LeetCode 49: Group Anagrams

Question

I'm exceeding the time limit for a 10,000 word test case provided on LeetCode:

Given an array of strings, group anagrams together.

For example, given: ["eat", "tea", "tan", "ate", "nat", "bat"],
Return:
[
  ["ate", "eat","tea"],
  ["nat","tan"],
  ["bat"]
]
Note: All inputs will be in lower-case.

Any suggestions on how I could speed this up a little bit?
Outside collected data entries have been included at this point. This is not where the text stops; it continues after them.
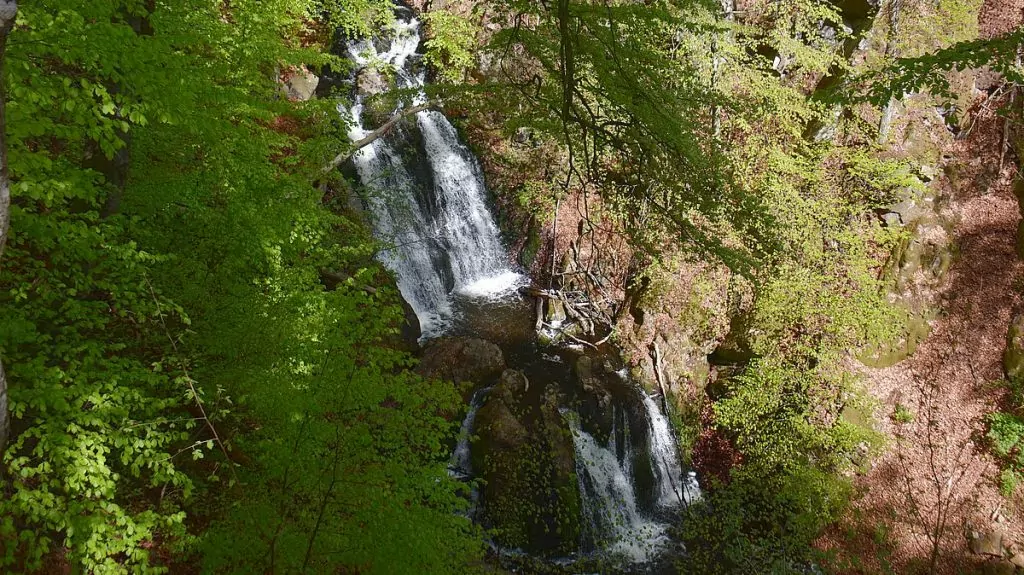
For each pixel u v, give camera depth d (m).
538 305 16.27
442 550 6.10
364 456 5.77
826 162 16.62
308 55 9.62
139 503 6.50
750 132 15.59
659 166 6.88
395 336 12.97
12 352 4.83
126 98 4.91
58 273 5.25
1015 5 17.84
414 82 17.73
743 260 7.14
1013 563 12.69
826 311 14.42
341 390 5.95
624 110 6.57
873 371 15.09
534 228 17.50
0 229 2.61
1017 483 13.66
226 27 8.21
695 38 13.14
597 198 17.02
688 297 15.50
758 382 14.34
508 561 10.77
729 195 6.99
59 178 4.93
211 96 6.23
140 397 5.12
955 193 17.09
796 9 16.39
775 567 11.94
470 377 13.02
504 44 7.08
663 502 13.40
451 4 17.86
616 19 6.18
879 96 7.04
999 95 17.45
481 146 18.00
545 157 17.22
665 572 11.70
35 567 4.46
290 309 7.07
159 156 7.67
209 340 6.55
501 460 11.42
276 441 5.50
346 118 10.41
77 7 4.88
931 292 16.02
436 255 16.16
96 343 5.15
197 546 5.24
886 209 16.22
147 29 6.49
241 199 7.50
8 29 2.59
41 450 4.36
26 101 4.45
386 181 15.47
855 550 12.77
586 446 12.57
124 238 6.58
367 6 15.60
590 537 11.84
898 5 16.62
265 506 5.22
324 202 13.77
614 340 15.63
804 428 13.51
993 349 15.39
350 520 5.41
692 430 14.66
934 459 14.16
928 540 13.09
public HashMap<String, List<Integer>> createMap(String[] strs)
{
  HashMap<String, List<Integer>> map = new HashMap<String, List<Integer>>();

    for(String s: strs)
    {
     char[] charArray = s.toCharArray();
     Arrays.sort(charArray);
     String sortedString = new String(charArray);

     if(map.containsKey(sortedString))
     {
        List<Integer> pos = map.get(sortedString);
        pos.add(Arrays.asList(strs).indexOf(s));
        map.put(sortedString, pos);
     }

    else
    {
        List<Integer> pos = new ArrayList<Integer>();
        pos.add(Arrays.asList(strs).indexOf(s));
        map.put(sortedString, pos);
    }
  }

  return map;
}

public List<List<String>> groupAnagrams(String[] strs) {

  HashMap hm = createMap(strs);

  List<List<String>> anagrams = new ArrayList<List<String>>();

  for(Object k: hm.keySet())
  {
    String key = k.toString();
    ArrayList pos = (ArrayList)hm.get(key);

    List<String> a = new ArrayList<String>();
    for(Object p : pos)
    {
      int idx = Integer.parseInt(p.toString());
      a.add(strs[idx]);
    }
    anagrams.add(a);
  }
  return anagrams;
}

Please include the description of the programming-challenge into the question so the reviewers can see what you're trying to do and why. — Mast, Commented Feb 4, 2017 at 8:24

janos · Accepted Answer · 2017-02-04 13:28:44Z

Why so slow

It's important to consider the time complexity of all the operations in your program.

Take a closer looks at this part I extracted from your code:

for(String s: strs)
{
 // ...

    pos.add(Arrays.asList(strs).indexOf(s));

For each s, converting a String[] to a List<String>, in order to use the indexOf method to find the index of s? That doesn't sound so good. How about making that a counting loop?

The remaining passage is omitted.